Corinne Parenti, co-founder and director of the Jerusalem Institute for Market Studies, says that Israel should apply the same rules for high-tech to other industries.
"High-tech in Israel was given much more economic freedom than other sectors for the past 20 years and I believe that was one of the reasons the high-tech sector became much more developed," Parenti says.
"It was easier to open a business. There was less licensing, less bureaucracy and so on because it was a new technology and no one really knew how to regulate it."
Parenti warns against too much economic inequality as dangerous for society, but like Gil-Shuster, sees high-tech as the solution, not the problem.
"You have to be careful that you don’t let people fall along the way, because social cohesion is very important in the country."
Copying high-tech could unleash the full potential of other industries and of the Israeli people, according to Parenti.
"All the people who are capable, let them produce, let them be innovative — just go for it."
Choosing a different path
Daniel Hoz, 31, moved to Israel from Wisconsin about eight years ago. He worked for startups in Tel Aviv and now travels the country teaching English.
He said he understands the pay gap. However, he was happy to leave the high-tech world for a career with less money but more satisfaction.
There is another side to high-tech in Israel besides making a ton of money, according to Hoz, including the reality that many startups fail and high-tech workers experience burnout from long working hours.

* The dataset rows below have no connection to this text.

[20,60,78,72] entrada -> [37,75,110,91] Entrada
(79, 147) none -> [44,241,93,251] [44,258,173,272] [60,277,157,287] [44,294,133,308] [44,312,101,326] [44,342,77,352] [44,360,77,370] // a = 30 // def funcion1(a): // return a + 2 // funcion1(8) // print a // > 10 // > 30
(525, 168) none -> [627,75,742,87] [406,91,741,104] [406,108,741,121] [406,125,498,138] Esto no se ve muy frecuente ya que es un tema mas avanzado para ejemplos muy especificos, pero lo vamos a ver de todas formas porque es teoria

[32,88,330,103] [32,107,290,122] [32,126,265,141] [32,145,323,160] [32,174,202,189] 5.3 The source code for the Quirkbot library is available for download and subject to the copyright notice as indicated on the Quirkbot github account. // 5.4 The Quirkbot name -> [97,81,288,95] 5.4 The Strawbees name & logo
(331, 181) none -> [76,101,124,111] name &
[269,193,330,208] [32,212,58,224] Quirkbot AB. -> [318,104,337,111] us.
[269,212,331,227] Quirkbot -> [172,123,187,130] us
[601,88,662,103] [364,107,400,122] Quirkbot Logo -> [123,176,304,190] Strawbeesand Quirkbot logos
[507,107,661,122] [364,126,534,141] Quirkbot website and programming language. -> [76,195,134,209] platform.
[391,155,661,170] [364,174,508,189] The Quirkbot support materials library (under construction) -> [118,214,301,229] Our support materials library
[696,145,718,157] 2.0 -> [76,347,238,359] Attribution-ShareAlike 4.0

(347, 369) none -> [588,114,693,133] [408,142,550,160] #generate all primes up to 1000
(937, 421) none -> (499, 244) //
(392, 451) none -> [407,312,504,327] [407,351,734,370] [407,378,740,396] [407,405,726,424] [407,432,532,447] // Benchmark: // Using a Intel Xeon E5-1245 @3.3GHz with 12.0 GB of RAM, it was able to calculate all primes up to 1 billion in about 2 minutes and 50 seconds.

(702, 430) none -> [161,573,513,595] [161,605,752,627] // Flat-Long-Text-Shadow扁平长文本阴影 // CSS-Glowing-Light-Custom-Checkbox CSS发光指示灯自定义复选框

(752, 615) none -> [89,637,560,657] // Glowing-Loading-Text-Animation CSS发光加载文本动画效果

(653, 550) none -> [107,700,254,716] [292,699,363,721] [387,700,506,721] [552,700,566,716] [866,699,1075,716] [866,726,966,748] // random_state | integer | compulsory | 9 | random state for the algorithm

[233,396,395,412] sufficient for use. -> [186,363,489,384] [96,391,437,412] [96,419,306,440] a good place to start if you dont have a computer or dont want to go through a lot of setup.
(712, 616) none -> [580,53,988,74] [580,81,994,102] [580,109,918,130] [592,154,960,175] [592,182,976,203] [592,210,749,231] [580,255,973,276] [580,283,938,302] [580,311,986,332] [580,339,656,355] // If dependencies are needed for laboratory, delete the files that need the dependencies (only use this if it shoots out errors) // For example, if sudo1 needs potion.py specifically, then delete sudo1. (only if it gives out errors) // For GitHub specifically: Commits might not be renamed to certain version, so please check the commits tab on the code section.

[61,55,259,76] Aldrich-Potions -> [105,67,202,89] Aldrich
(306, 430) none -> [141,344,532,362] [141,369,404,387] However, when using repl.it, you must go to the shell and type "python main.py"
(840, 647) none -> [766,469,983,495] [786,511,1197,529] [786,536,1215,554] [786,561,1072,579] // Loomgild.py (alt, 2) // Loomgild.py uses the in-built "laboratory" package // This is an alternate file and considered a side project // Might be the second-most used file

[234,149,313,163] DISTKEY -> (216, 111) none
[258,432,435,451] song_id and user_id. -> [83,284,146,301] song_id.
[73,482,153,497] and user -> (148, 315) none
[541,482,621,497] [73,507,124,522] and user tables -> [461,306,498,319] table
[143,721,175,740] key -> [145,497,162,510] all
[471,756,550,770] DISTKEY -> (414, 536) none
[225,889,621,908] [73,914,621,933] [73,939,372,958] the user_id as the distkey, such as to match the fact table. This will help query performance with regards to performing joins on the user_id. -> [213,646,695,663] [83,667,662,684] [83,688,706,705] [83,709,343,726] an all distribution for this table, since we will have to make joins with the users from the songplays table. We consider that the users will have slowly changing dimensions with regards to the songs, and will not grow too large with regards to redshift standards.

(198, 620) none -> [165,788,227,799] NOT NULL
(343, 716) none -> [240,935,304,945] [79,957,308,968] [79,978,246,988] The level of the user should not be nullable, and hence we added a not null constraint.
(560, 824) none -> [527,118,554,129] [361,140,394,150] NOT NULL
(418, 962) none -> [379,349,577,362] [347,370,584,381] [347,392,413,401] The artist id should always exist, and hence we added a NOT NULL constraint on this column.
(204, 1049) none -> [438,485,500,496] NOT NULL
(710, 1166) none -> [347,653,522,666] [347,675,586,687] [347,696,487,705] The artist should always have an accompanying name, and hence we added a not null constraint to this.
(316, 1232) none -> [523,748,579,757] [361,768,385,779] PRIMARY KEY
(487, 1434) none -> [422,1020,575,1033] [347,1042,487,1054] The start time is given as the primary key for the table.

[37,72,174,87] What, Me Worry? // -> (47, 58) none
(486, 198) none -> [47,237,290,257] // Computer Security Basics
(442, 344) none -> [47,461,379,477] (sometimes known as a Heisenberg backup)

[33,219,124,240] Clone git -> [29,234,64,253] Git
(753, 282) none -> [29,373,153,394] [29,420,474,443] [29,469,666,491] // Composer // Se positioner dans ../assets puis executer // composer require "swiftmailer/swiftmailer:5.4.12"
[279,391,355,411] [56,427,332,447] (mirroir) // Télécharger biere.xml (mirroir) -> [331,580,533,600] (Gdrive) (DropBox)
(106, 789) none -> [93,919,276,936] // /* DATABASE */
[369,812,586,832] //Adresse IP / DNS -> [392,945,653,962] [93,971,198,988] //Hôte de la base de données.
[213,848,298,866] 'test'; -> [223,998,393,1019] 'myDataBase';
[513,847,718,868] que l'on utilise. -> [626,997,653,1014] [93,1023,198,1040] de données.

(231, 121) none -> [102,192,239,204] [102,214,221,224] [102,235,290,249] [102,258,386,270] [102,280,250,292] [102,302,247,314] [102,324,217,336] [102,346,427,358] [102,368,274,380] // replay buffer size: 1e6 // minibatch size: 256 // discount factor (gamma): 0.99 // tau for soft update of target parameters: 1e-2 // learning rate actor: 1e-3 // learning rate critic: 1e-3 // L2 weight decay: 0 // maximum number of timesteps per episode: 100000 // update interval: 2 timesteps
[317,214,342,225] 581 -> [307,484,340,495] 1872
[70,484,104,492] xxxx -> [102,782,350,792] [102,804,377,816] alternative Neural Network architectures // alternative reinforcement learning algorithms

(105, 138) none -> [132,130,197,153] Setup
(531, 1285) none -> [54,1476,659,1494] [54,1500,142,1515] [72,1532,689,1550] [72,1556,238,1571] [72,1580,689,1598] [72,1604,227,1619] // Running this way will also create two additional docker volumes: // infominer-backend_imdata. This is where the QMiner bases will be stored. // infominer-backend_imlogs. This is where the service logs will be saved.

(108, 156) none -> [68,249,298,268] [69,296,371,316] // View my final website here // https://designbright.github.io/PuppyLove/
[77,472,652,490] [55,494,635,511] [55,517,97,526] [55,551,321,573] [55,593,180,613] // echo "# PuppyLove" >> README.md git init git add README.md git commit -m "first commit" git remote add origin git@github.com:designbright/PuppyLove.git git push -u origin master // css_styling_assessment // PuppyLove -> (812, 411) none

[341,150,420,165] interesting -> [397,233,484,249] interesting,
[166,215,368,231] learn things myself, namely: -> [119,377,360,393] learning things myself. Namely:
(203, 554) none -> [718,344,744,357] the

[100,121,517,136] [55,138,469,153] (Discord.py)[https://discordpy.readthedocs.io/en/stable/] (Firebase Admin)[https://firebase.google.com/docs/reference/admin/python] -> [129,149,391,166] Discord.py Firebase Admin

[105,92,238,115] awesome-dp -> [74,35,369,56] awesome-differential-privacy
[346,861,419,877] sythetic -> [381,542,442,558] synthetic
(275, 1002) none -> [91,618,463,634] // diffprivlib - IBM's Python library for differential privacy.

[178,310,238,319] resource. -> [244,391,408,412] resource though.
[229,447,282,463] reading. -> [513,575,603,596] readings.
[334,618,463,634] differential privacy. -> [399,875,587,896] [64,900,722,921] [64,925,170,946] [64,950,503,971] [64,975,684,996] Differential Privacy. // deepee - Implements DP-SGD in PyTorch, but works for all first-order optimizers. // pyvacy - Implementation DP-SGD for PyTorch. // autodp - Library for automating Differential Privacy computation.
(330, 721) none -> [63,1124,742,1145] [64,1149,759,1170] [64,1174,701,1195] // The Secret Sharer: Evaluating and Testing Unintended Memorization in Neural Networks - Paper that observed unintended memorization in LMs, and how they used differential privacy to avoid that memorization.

A 2019 report from Startup Genome found that only one out of 12 startups succeed compared to a failure rate of nearly 92 percent.
"You can’t just work, work, work, work yourself to death. Nobody is really thinking, 'Ok, how are you really doing?' You’re keeping yourself at your high-paying job to your detriment and you are not giving yourself enough time to breathe," Hoz says.
"What good is a high salary if you are not really able to enjoy it?"
Hoz says that his career change is giving him a sort of fulfillment that he couldn't find in high-tech.
"I'd rather be doing something where I feel that I’m making a difference, like I actually have some sort of value," Hoz says.
"My value is not programming, coding or catching bugs. I can do all those things. That’s not my value. Too many people see their value as only that, instead of being able to branch out and be happy."